» **EXTRACT PROVIDED**:
********************

Off-campus housing is a rite of passage for many. But available leases are oftentimes limited, and often bleed into permanent residential neighborhoods. 

In Chapel Hill, where unique racial history impacts present-day housing, historically Black neighborhoods like Northside and Pine Knolls have felt the effects of gentrification. 

Through the mid-19th century, the enslaved people who built UNC and their descendants lived in those areas. Many of the neighborhoods' current residents belong to families that have lived in the community for generations. In recent years, the number of Black residents has dropped due to displacement. 

Local nonprofits have launched efforts to create mutually respectful relationships between longtime residents and student renters, but some community leaders say more could be accomplished with buy-in from students.

Evolution of the neighborhoods

From Northside’s origin as a labor enclave, it became a tight-knit community that largely worked for the University and Carrboro’s textile industry during the 20th century. In the 1960s and '70s, Northside residents were active in the civil rights movement, leading a wage strike for campus food service workers among many other efforts.

Robert Campbell has seen Northside change throughout his lifetime.

“The Northside that I grew up in is not the Northside that you see when you come into Northside now,” he said. 

Campbell is the president of the Rogers-Eubanks Neighborhood Association, a community organization that hosts efforts like food pantries, after-school tutoring and other activities for the Rogers-Eubanks neighborhood — another historically Black community. 

In the 1970s, Chapel Hill created a landfill in the Rogers-Eubanks neighborhood in exchange for recreational facilities and infrastructure. The Town did not follow through on the resolution to set aside land for affordable and mixed-income housing as well as low-intensity commercial development on the 164-acre plot of land near Roger-Eubanks called the Greene Tract, until November 2021. 

In the Northside community, where Campbell grew up, developers began buying properties in the 1990s and sold them to investors who rented them to students at prices that weren't affordable to residents. 

An article called “An Introduction to Northside History” from the Marian Cheek Jackson Center, an organization that works to preserve and build community in Chapel Hill and Carrboro’s historically Black neighborhoods, explains the phenomenon of students beginning to rent housing in Northside.

********************

» **AVAILABLE DATA**:
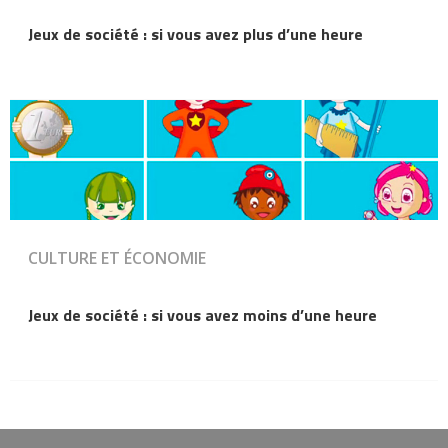
Jeux de société : si vous avez plus d’une heure
CULTURE ET ÉCONOMIE
Jeux de société : si vous avez moins d’une heure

********************

» **WHAT IS BEING ASKED**: Reproduce the passage on Chapel Hill's historically Black neighborhoods word for word, from "Through the mid-19th" to "many other efforts.". The data is not needed for this.

» **EXERCISE ANSWER**:
Through the mid-19th century, the enslaved people who built UNC and their descendants lived in those areas. Many of the neighborhoods' current residents belong to families that have lived in the community for generations. In recent years, the number of Black residents has dropped due to displacement. 

Local nonprofits have launched efforts to create mutually respectful relationships between longtime residents and student renters, but some community leaders say more could be accomplished with buy-in from students.

Evolution of the neighborhoods

From Northside’s origin as a labor enclave, it became a tight-knit community that largely worked for the University and Carrboro’s textile industry during the 20th century. In the 1960s and '70s, Northside residents were active in the civil rights movement, leading a wage strike for campus food service workers among many other efforts.